Alternatively, you can use [BeautifulSoup](https://www.crummy.com/software/BeautifulSoup/bs4/doc/) to build a scraper in Python. Install it using:


In [None]:
!pip install beautifulsoup4

You'll also want to install `requests` and `lxml`:

In [None]:
!pip install requests

In [None]:
!pip install lxml

There is a lot of good documentation for BeautifulSoup online.

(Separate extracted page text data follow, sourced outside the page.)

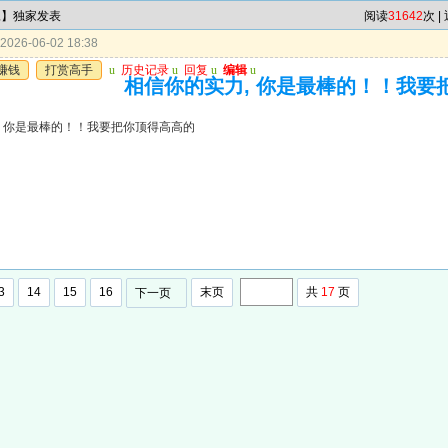
尾】独家发表
阅读
31642
次 |
026-06-02 18:38
赚钱
打赏高手
u
历史记录
u
回复
u
编辑
u
相信你的实力, 你是最棒的！！我要
, 你是最棒的！！我要把你顶得高高的
3
14
15
16
末页
共
17
页
下一页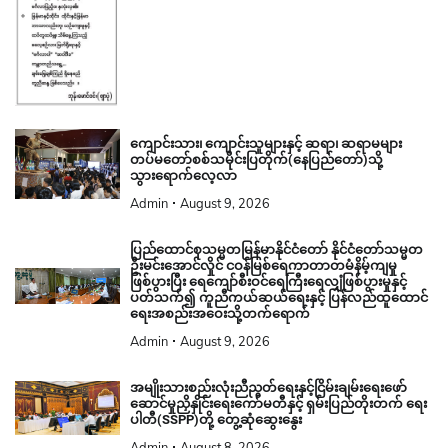
ကျောင်းသား၊ ကျောင်းသူများနှင့် ဆရာ၊ ဆရာမများ
တပ်မတော်စစ်သမိုင်းပြတိုက်(နေပြည်တော်)သို့
သွားရောက်လေ့လာ
Admin
August 9, 2026
ပြည်ထောင်စုသမ္မတမြန်မာနိုင်ငံတော် နိုင်ငံတော်သမ္မတ
ဦးမင်းအောင်လှိုင် ငဝန်မြစ်ရေကာတာတမံနိမ့်ကျမှု
ဖြစ်ပွားပြီး ရေကျော်စီးဝင်ရေကြီးရေလျှံဖြစ်ပွားမှုနှင့်
ပတ်သက်၍ ကူညီကယ်ဆယ်ရေးနှင့် ပြန်လည်ထူထောင်
ရေးအစည်းအဝေးသို့တက်ရောက်
Admin
August 9, 2026
အမျိုးသားစည်းလုံးညီညွတ်ရေးနှင့်ငြိမ်းချမ်းရေးဖော်
ဆောင်မှုညှိနှိုင်းရေးကော်မတီနှင့် ရှမ်းပြည်တိုးတက် ရေး
ပါတီ(SSPP)တို့ တွေ့ဆုံဆွေးနွေး
Admin
August 8, 2026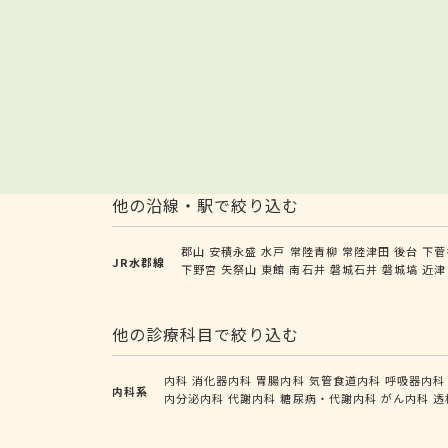
他の沿線・駅で絞り込む
郡山
安積永盛
水戸
常陸青柳
常陸津田
後台
下菅
JR水郡線
下野宮
矢祭山
東館
南石井
磐城石井
磐城塙
近津
他の診療科目で絞り込む
内科
消化器内科
胃腸内科
気管食道内科
呼吸器内科
内科系
内分泌内科
代謝内科
糖尿病・代謝内科
がん内科
透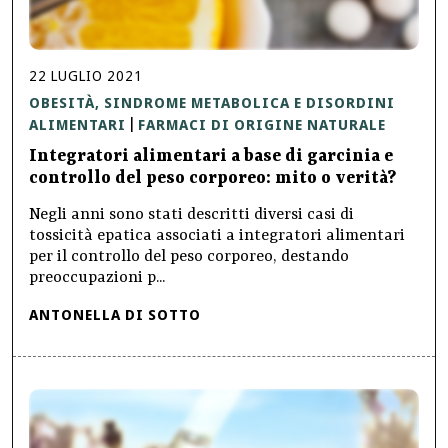
22
LUGLIO
2021
OBESITÀ, SINDROME METABOLICA E DISORDINI
ALIMENTARI
FARMACI DI ORIGINE NATURALE
|
Integratori alimentari a base di garcinia e
controllo del peso corporeo: mito o verità?
Negli anni sono stati descritti diversi casi di
tossicità epatica associati a integratori alimentari
per il controllo del peso corporeo, destando
preoccupazioni p...
ANTONELLA DI SOTTO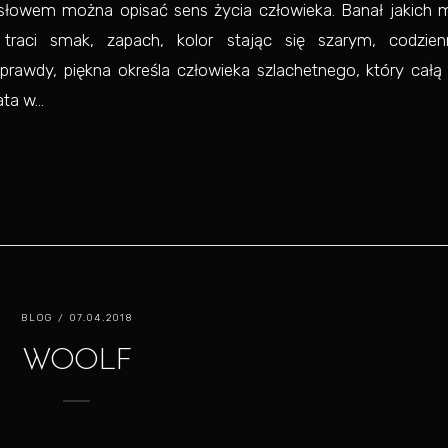
słowem można opisać sens życia człowieka. Banał jakich m
traci smak, zapach, kolor stając się szarym, codzie
awdy, piękna określa człowieka szlachetnego, który całą
a w...
BLOG
/ 07.04.2018
WOOLF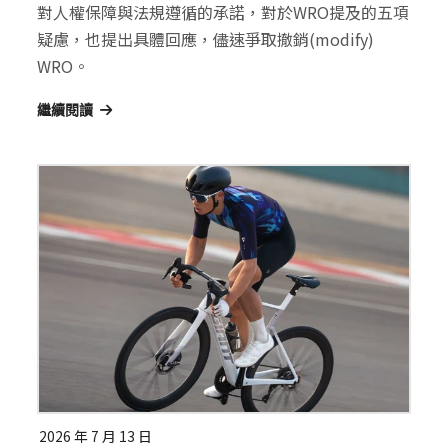
對人權保障與法規遵循的承諾，對於WRO提及的五項
疑慮，也提出具體回應，儘速爭取撤銷(modify)
WRO。
繼續閱讀
2026 年 7 月 13 日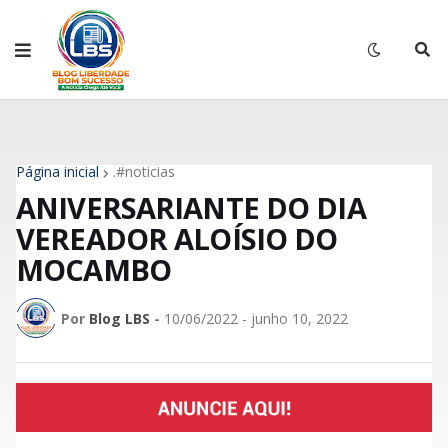
Página inicial
.#noticias
ANIVERSARIANTE DO DIA
VEREADOR ALOÍSIO DO
MOCAMBO
Por
Blog LBS
-
10/06/2022 - junho 10, 2022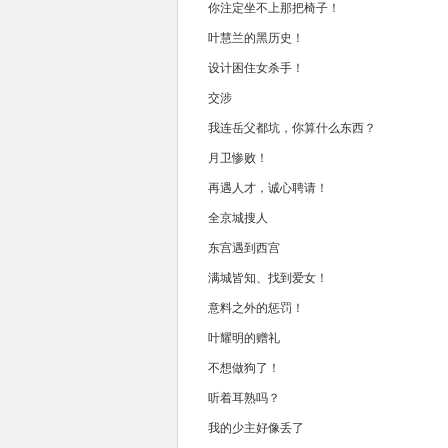
你注定坐不上那把椅子！
叶慧兰的黑历史！
设计困住女杀手！
交涉
我连岳父都坑，你算什么东西？
月卫惨败！
再遇人才，诚心聘请！
全京城搜人
东宫遇到西宫
满城皆知、找到爱女！
意料之外的惩罚！
叶耀明的赠礼
不想做狗了！
听着耳熟吗？
我的少主好像丢了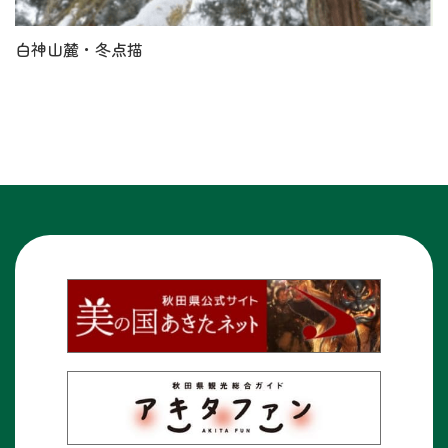
白神山麓・冬点描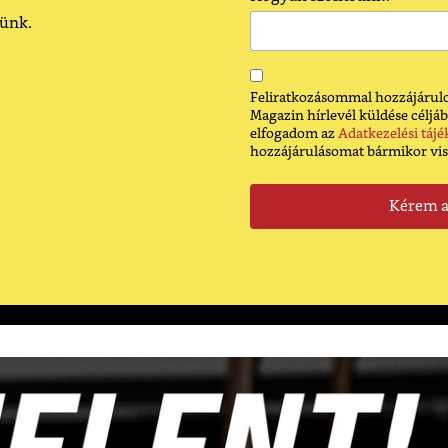
dünk.
Feliratkozásommal hozzájárulo
Magazin hírlevél küldése céljáb
elfogadom az
Adatkezelési tájé
hozzájárulásomat bármikor vi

For instance, you might want to start with [this tutorial](https://www.digitalocean.com/community/tutorials/how-to-scrape-web-pages-with-beautiful-soup-and-python-3), though note that you probably want to type the Python code here rather than save it in a separate .py file and run it outside of Jupyter notebook.

For your convenience, the final code from this tutorial is provided below.

In [None]:
import requests
import csv
from bs4 import BeautifulSoup


f = csv.writer(open('z-artist-names.csv', 'w'))
f.writerow(['Name', 'Link'])

pages = []

for i in range(1, 5):
    url = 'https://web.archive.org/web/20121007172955/https://www.nga.gov/collection/anZ' + str(i) + '.htm'
    pages.append(url)


for item in pages:
    page = requests.get(item)
    soup = BeautifulSoup(page.text, 'html.parser')

    last_links = soup.find(class_='AlphaNav')
    last_links.decompose()

    artist_name_list = soup.find(class_='BodyText')
    artist_name_list_items = artist_name_list.find_all('a')

    for artist_name in artist_name_list_items:
        names = artist_name.contents[0]
        links = 'https://web.archive.org' + artist_name.get('href')

        f.writerow([names, links])